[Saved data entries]
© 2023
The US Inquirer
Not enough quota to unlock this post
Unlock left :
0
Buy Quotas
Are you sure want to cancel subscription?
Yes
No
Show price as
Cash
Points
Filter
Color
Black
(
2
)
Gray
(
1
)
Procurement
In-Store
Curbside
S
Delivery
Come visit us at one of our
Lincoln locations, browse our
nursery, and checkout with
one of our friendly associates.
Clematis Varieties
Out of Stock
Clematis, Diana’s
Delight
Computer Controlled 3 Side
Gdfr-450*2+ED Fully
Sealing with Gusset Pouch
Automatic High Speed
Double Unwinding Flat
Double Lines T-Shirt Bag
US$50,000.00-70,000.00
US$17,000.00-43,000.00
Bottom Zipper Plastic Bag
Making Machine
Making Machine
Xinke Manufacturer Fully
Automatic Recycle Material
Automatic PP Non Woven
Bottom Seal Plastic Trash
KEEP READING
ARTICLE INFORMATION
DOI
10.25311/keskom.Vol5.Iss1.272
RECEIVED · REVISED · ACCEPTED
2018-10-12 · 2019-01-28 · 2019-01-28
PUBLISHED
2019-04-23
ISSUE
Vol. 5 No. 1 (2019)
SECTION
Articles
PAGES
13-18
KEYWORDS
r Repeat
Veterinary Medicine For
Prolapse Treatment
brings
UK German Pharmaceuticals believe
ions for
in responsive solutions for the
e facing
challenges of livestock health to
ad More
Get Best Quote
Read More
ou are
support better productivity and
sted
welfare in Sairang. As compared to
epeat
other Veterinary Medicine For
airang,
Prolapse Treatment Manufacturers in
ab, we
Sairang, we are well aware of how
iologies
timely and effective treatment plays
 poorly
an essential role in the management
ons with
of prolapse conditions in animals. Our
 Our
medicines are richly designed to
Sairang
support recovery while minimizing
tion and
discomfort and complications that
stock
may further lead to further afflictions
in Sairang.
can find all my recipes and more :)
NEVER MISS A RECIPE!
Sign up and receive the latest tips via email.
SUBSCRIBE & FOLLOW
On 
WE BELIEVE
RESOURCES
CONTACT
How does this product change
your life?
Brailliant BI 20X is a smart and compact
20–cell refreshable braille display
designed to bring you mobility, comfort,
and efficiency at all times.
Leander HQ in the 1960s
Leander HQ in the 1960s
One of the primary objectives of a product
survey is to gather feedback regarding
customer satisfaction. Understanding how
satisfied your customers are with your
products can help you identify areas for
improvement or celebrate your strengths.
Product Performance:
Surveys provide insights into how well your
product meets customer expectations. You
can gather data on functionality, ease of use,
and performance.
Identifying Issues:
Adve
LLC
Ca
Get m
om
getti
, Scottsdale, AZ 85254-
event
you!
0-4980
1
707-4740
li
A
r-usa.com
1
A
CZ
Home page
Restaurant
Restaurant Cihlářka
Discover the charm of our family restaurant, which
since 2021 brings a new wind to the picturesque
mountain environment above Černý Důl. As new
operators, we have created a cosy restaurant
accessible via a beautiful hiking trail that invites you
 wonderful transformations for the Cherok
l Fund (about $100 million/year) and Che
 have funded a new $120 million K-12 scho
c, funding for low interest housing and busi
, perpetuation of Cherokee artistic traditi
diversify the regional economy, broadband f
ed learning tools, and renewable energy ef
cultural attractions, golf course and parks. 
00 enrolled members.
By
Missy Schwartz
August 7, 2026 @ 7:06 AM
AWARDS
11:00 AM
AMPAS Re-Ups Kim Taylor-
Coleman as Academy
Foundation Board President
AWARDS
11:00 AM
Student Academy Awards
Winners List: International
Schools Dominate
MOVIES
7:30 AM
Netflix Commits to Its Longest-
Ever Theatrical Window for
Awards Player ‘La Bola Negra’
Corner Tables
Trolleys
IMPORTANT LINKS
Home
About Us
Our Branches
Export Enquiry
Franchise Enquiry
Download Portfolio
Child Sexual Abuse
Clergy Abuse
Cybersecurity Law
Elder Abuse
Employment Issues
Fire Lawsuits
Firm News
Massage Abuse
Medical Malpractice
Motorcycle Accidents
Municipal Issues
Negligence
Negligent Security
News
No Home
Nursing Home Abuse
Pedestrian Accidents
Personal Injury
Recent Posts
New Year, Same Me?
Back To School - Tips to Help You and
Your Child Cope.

- **Exercise**: Reproduce every line of the records above in its original order, changing no character.

- **Result of the exercise**:
© 2023
The US Inquirer
Not enough quota to unlock this post
Unlock left :
0
Buy Quotas
Are you sure want to cancel subscription?
Yes
No
Show price as
Cash
Points
Filter
Color
Black
(
2
)
Gray
(
1
)
Procurement
In-Store
Curbside
S
Delivery
Come visit us at one of our
Lincoln locations, browse our
nursery, and checkout with
one of our friendly associates.
Clematis Varieties
Out of Stock
Clematis, Diana’s
Delight
Computer Controlled 3 Side
Gdfr-450*2+ED Fully
Sealing with Gusset Pouch
Automatic High Speed
Double Unwinding Flat
Double Lines T-Shirt Bag
US$50,000.00-70,000.00
US$17,000.00-43,000.00
Bottom Zipper Plastic Bag
Making Machine
Making Machine
Xinke Manufacturer Fully
Automatic Recycle Material
Automatic PP Non Woven
Bottom Seal Plastic Trash
KEEP READING
ARTICLE INFORMATION
DOI
10.25311/keskom.Vol5.Iss1.272
RECEIVED · REVISED · ACCEPTED
2018-10-12 · 2019-01-28 · 2019-01-28
PUBLISHED
2019-04-23
ISSUE
Vol. 5 No. 1 (2019)
SECTION
Articles
PAGES
13-18
KEYWORDS
r Repeat
Veterinary Medicine For
Prolapse Treatment
brings
UK German Pharmaceuticals believe
ions for
in responsive solutions for the
e facing
challenges of livestock health to
ad More
Get Best Quote
Read More
ou are
support better productivity and
sted
welfare in Sairang. As compared to
epeat
other Veterinary Medicine For
airang,
Prolapse Treatment Manufacturers in
ab, we
Sairang, we are well aware of how
iologies
timely and effective treatment plays
 poorly
an essential role in the management
ons with
of prolapse conditions in animals. Our
 Our
medicines are richly designed to
Sairang
support recovery while minimizing
tion and
discomfort and complications that
stock
may further lead to further afflictions
in Sairang.
can find all my recipes and more :)
NEVER MISS A RECIPE!
Sign up and receive the latest tips via email.
SUBSCRIBE & FOLLOW
On 
WE BELIEVE
RESOURCES
CONTACT
How does this product change
your life?
Brailliant BI 20X is a smart and compact
20–cell refreshable braille display
designed to bring you mobility, comfort,
and efficiency at all times.
Leander HQ in the 1960s
Leander HQ in the 1960s
One of the primary objectives of a product
survey is to gather feedback regarding
customer satisfaction. Understanding how
satisfied your customers are with your
products can help you identify areas for
improvement or celebrate your strengths.
Product Performance:
Surveys provide insights into how well your
product meets customer expectations. You
can gather data on functionality, ease of use,
and performance.
Identifying Issues:
Adve
LLC
Ca
Get m
om
getti
, Scottsdale, AZ 85254-
event
you!
0-4980
1
707-4740
li
A
r-usa.com
1
A
CZ
Home page
Restaurant
Restaurant Cihlářka
Discover the charm of our family restaurant, which
since 2021 brings a new wind to the picturesque
mountain environment above Černý Důl. As new
operators, we have created a cosy restaurant
accessible via a beautiful hiking trail that invites you
 wonderful transformations for the Cherok
l Fund (about $100 million/year) and Che
 have funded a new $120 million K-12 scho
c, funding for low interest housing and busi
, perpetuation of Cherokee artistic traditi
diversify the regional economy, broadband f
ed learning tools, and renewable energy ef
cultural attractions, golf course and parks. 
00 enrolled members.
By
Missy Schwartz
August 7, 2026 @ 7:06 AM
AWARDS
11:00 AM
AMPAS Re-Ups Kim Taylor-
Coleman as Academy
Foundation Board President
AWARDS
11:00 AM
Student Academy Awards
Winners List: International
Schools Dominate
MOVIES
7:30 AM
Netflix Commits to Its Longest-
Ever Theatrical Window for
Awards Player ‘La Bola Negra’
Corner Tables
Trolleys
IMPORTANT LINKS
Home
About Us
Our Branches
Export Enquiry
Franchise Enquiry
Download Portfolio
Child Sexual Abuse
Clergy Abuse
Cybersecurity Law
Elder Abuse
Employment Issues
Fire Lawsuits
Firm News
Massage Abuse
Medical Malpractice
Motorcycle Accidents
Municipal Issues
Negligence
Negligent Security
News
No Home
Nursing Home Abuse
Pedestrian Accidents
Personal Injury
Recent Posts
New Year, Same Me?
Back To School - Tips to Help You and
Your Child Cope.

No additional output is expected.